#### Your goal
Give the data below again exactly as written, but without the pictures.

#### Exercise inputs
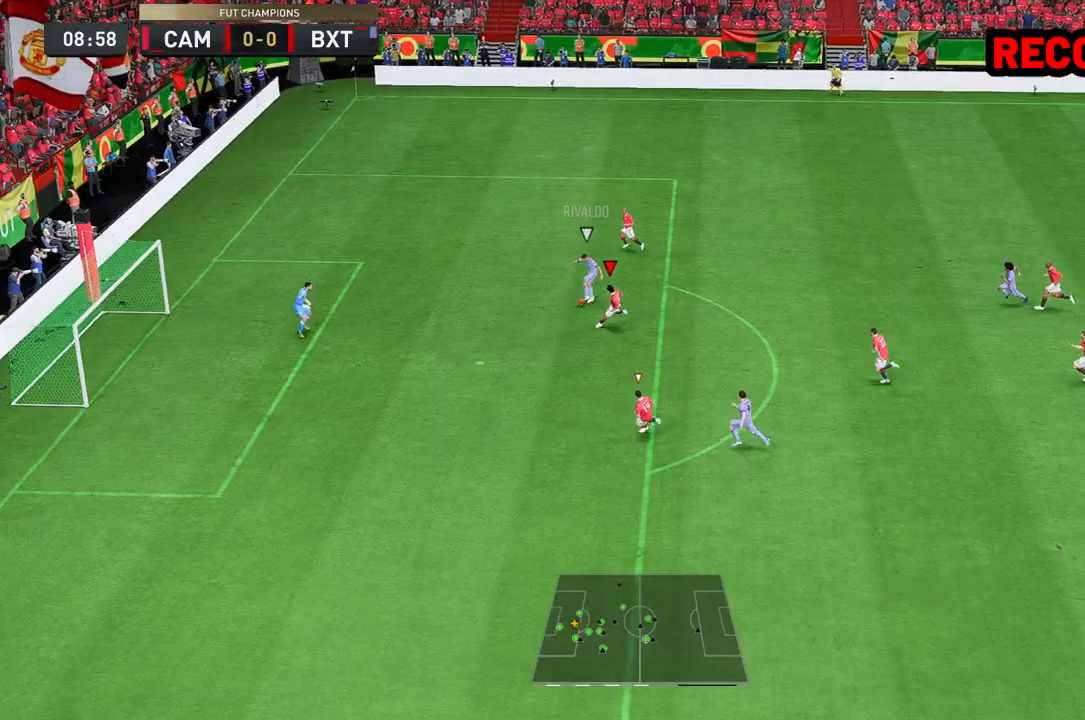
{"dt_ms": 1000, "buttons": [], "left_stick": "down", "right_stick": "center"}
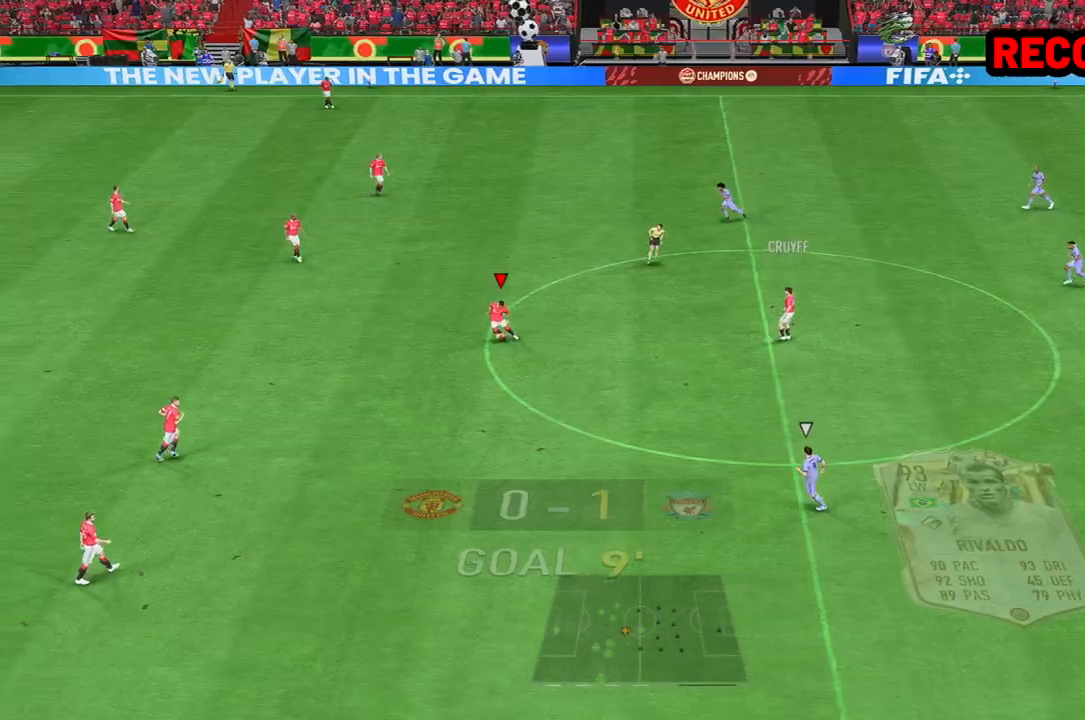
{"dt_ms": 500, "buttons": [], "left_stick": "down", "right_stick": "center", "events": [[67, "R1", "down"], [333, "R1", "up"]]}
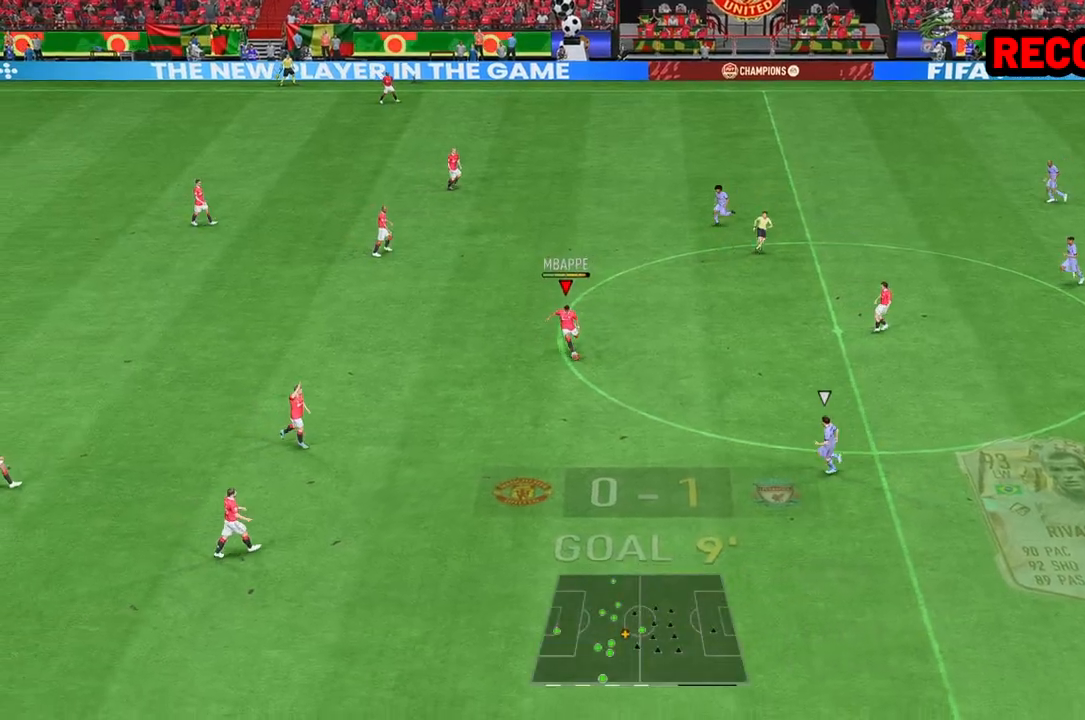
{"dt_ms": 500, "buttons": [], "left_stick": "center", "right_stick": "center", "events": [[267, "left_stick", "center"]]}
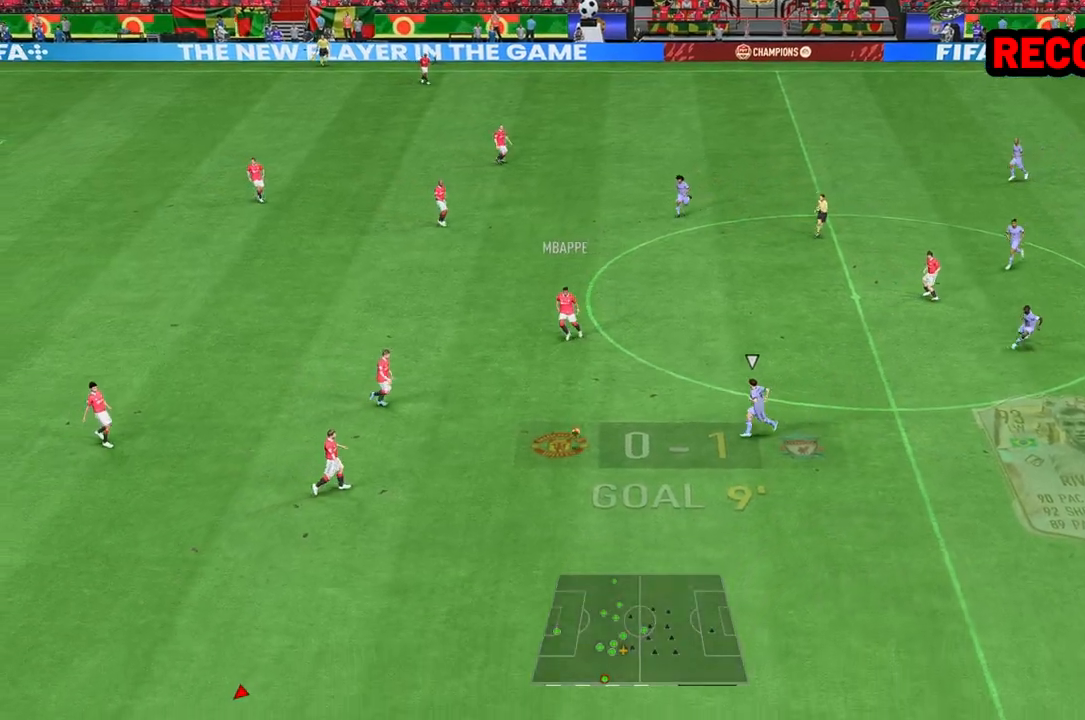
{"dt_ms": 500, "buttons": ["R2"], "left_stick": "right", "right_stick": "center", "events": [[167, "left_stick", "right"], [250, "R2", "down"]]}
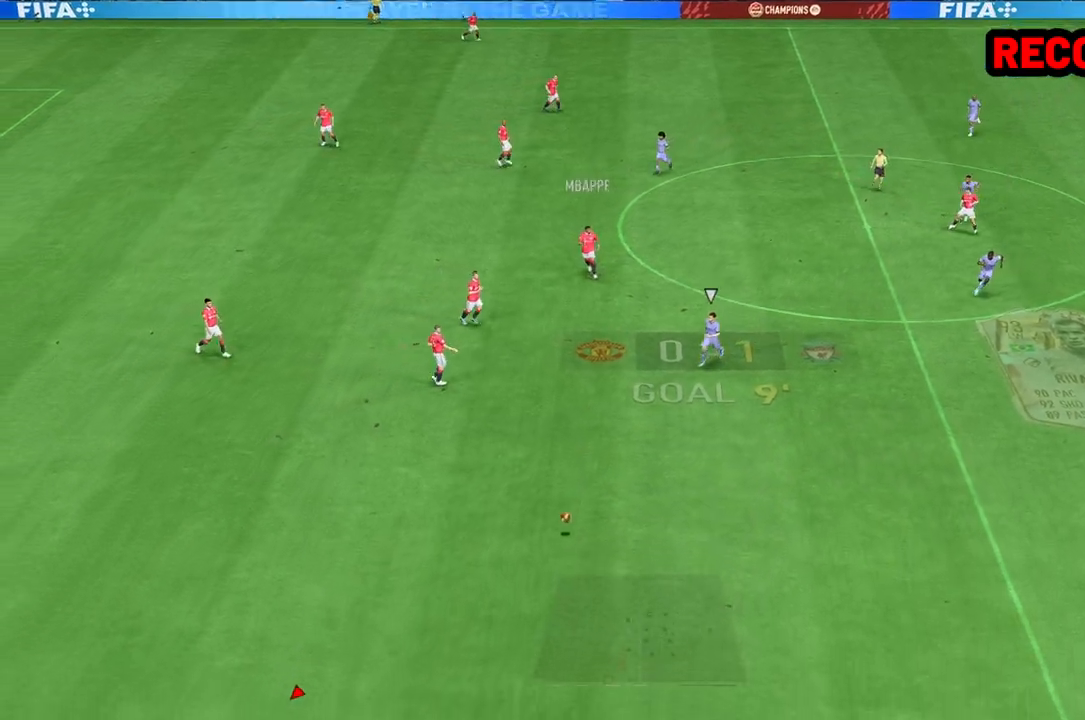
{"dt_ms": 500, "buttons": ["R2"], "left_stick": "right", "right_stick": "center", "events": [[117, "R2", "up"], [400, "R2", "down"]]}
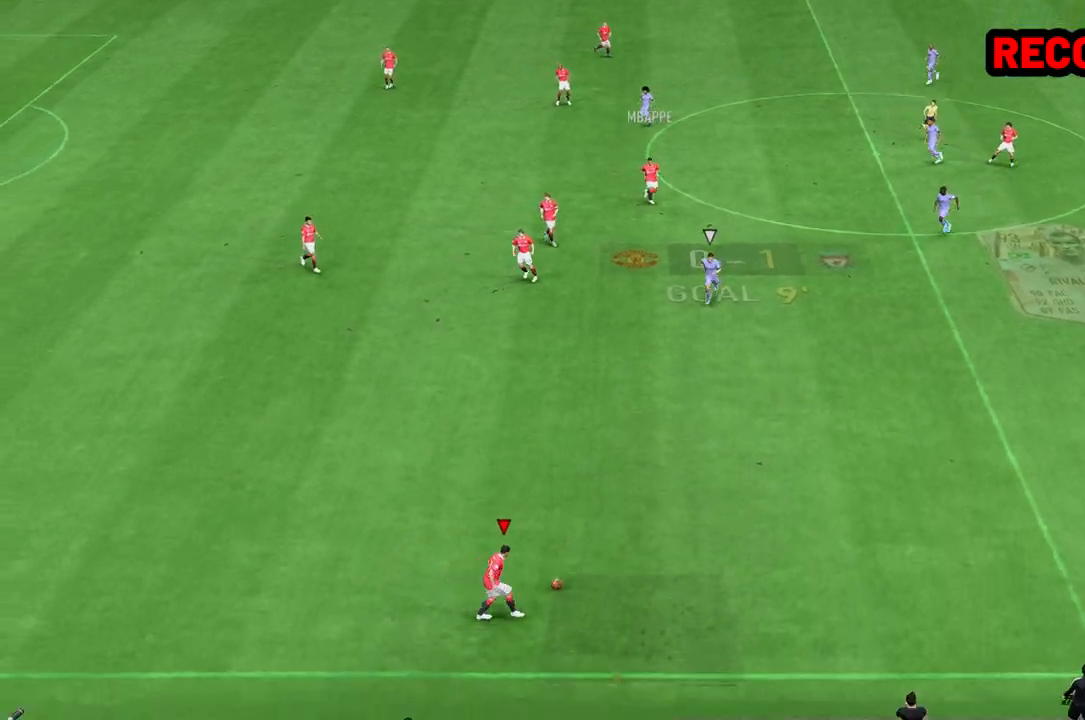
{"dt_ms": 500, "buttons": ["R2"], "left_stick": "right", "right_stick": "center", "events": []}
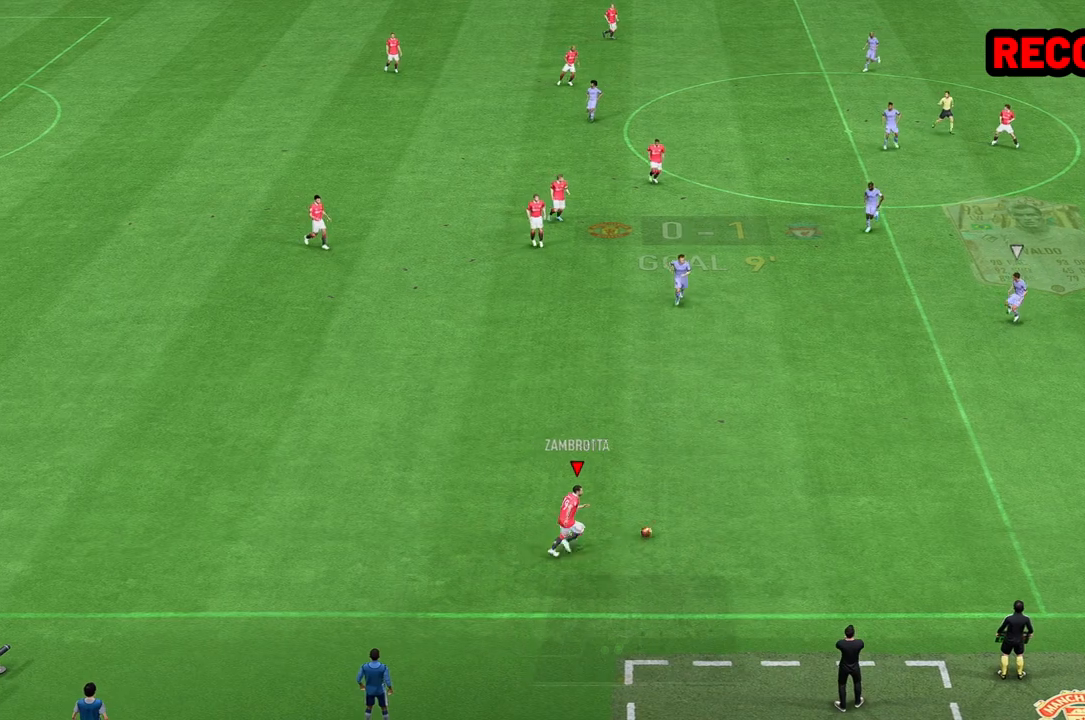
{"dt_ms": 500, "buttons": [], "left_stick": "center", "right_stick": "down", "events": [[350, "left_stick", "center"], [367, "R2", "up"], [383, "right_stick", "down"]]}
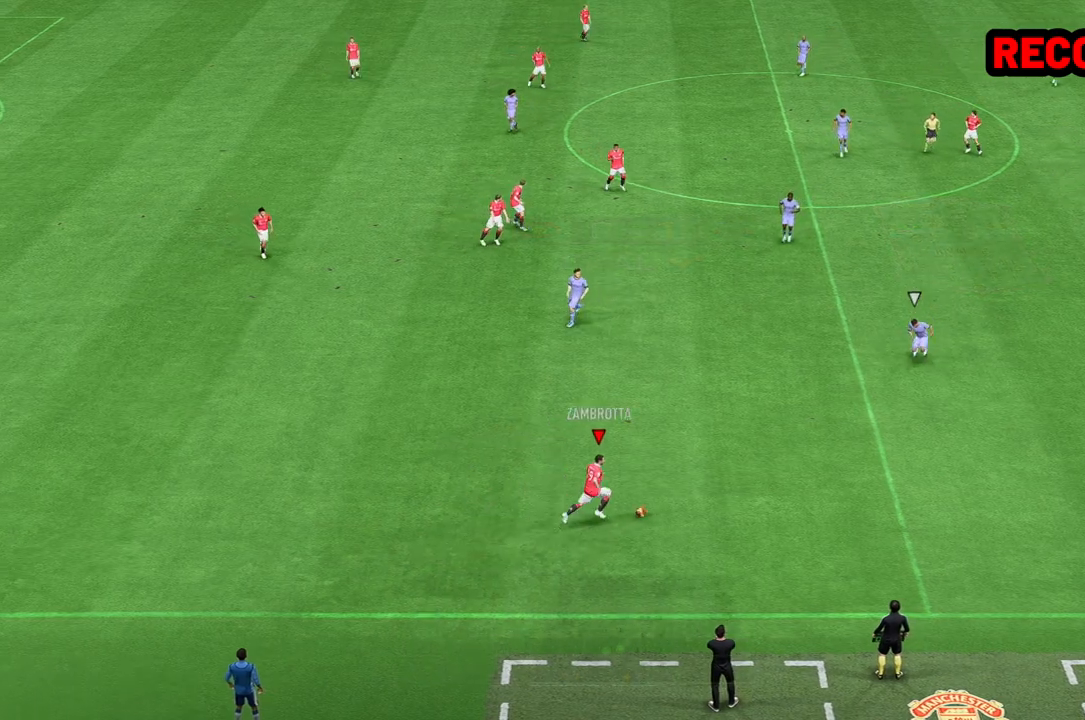
{"dt_ms": 500, "buttons": ["A"], "left_stick": "up", "right_stick": "center", "events": [[200, "left_stick", "up"], [217, "right_stick", "center"], [333, "A", "down"]]}
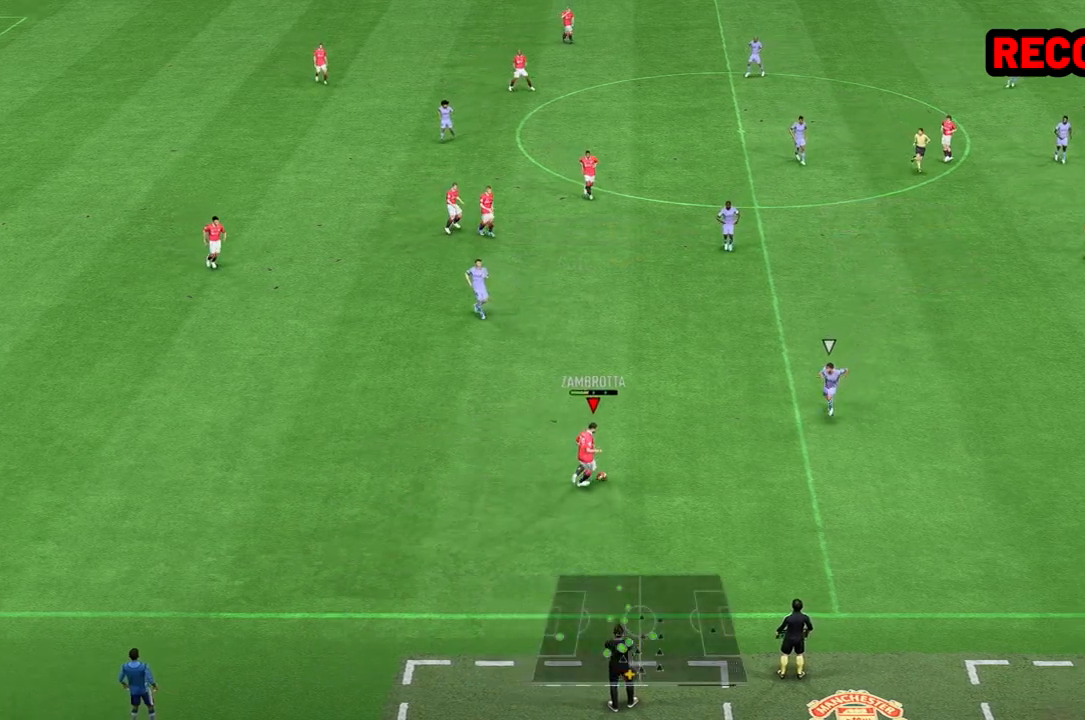
{"dt_ms": 500, "buttons": ["R2"], "left_stick": "up-left", "right_stick": "center", "events": [[17, "A", "up"], [17, "R2", "down"], [17, "left_stick", "up-left"]]}
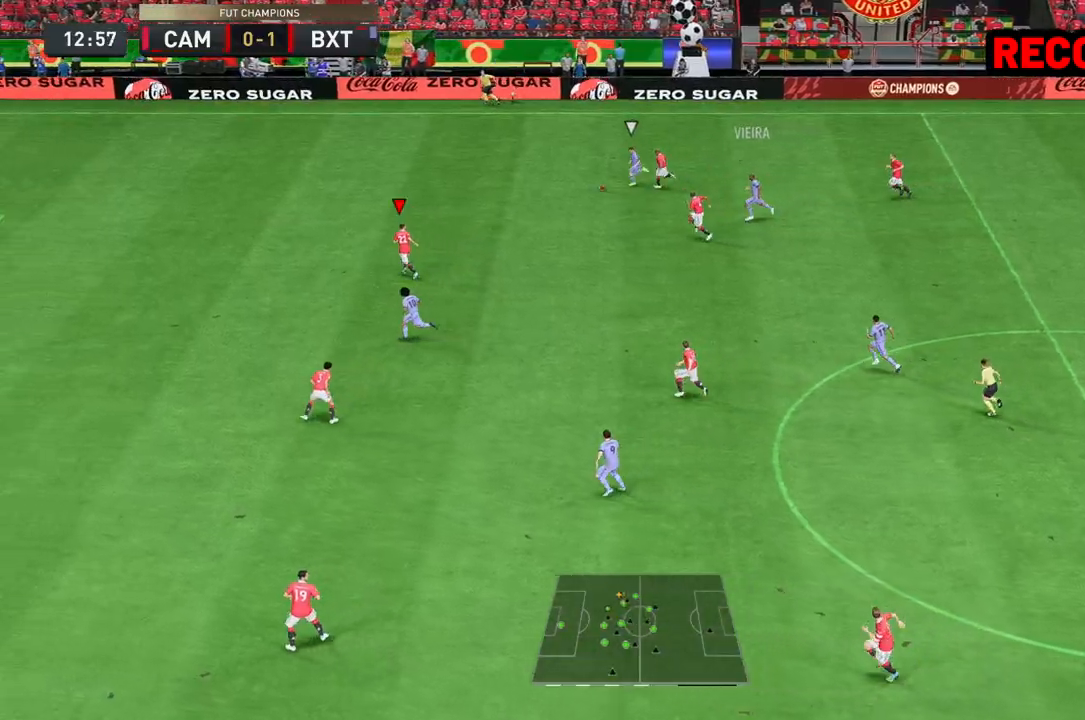
{"dt_ms": 1000, "buttons": ["L2", "R2"], "left_stick": "left", "right_stick": "center"}
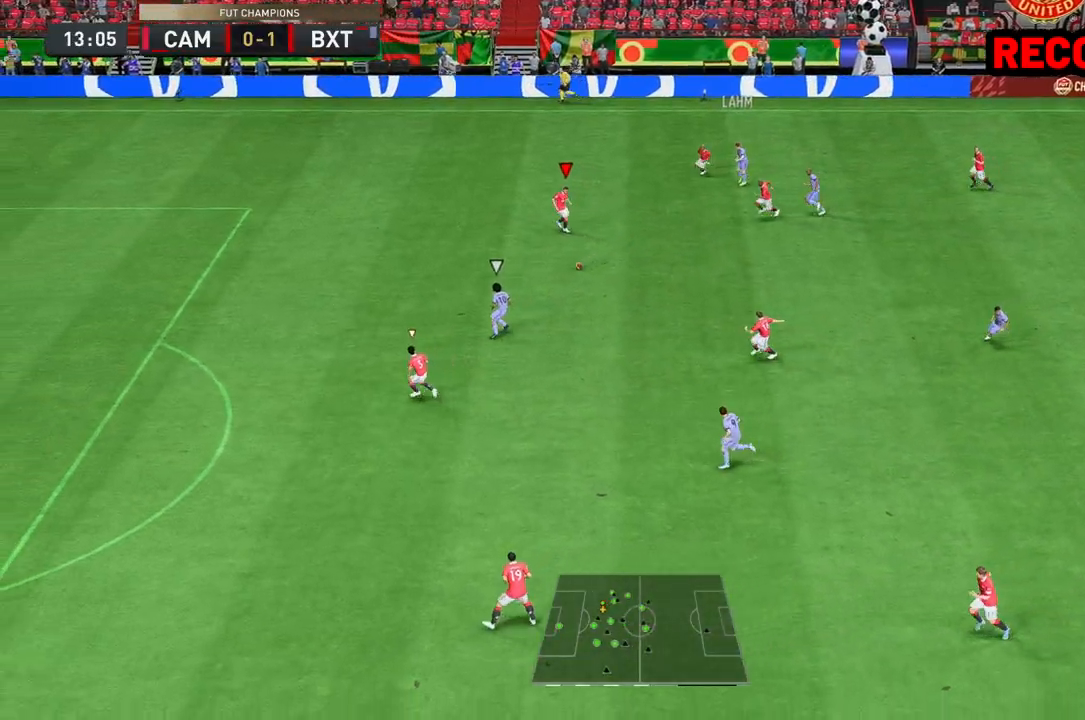
{"dt_ms": 500, "buttons": ["L2", "R2"], "left_stick": "up", "right_stick": "center"}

#### Task result
{"dt_ms": 1000, "buttons": [], "left_stick": "down", "right_stick": "center"}
{"dt_ms": 500, "buttons": [], "left_stick": "down", "right_stick": "center", "events": [[67, "R1", "down"], [333, "R1", "up"]]}
{"dt_ms": 500, "buttons": [], "left_stick": "center", "right_stick": "center", "events": [[267, "left_stick", "center"]]}
{"dt_ms": 500, "buttons": ["R2"], "left_stick": "right", "right_stick": "center", "events": [[167, "left_stick", "right"], [250, "R2", "down"]]}
{"dt_ms": 500, "buttons": ["R2"], "left_stick": "right", "right_stick": "center", "events": [[117, "R2", "up"], [400, "R2", "down"]]}
{"dt_ms": 500, "buttons": ["R2"], "left_stick": "right", "right_stick": "center", "events": []}
{"dt_ms": 500, "buttons": [], "left_stick": "center", "right_stick": "down", "events": [[350, "left_stick", "center"], [367, "R2", "up"], [383, "right_stick", "down"]]}
{"dt_ms": 500, "buttons": ["A"], "left_stick": "up", "right_stick": "center", "events": [[200, "left_stick", "up"], [217, "right_stick", "center"], [333, "A", "down"]]}
{"dt_ms": 500, "buttons": ["R2"], "left_stick": "up-left", "right_stick": "center", "events": [[17, "A", "up"], [17, "R2", "down"], [17, "left_stick", "up-left"]]}
{"dt_ms": 1000, "buttons": ["L2", "R2"], "left_stick": "left", "right_stick": "center"}
{"dt_ms": 500, "buttons": ["L2", "R2"], "left_stick": "up", "right_stick": "center"}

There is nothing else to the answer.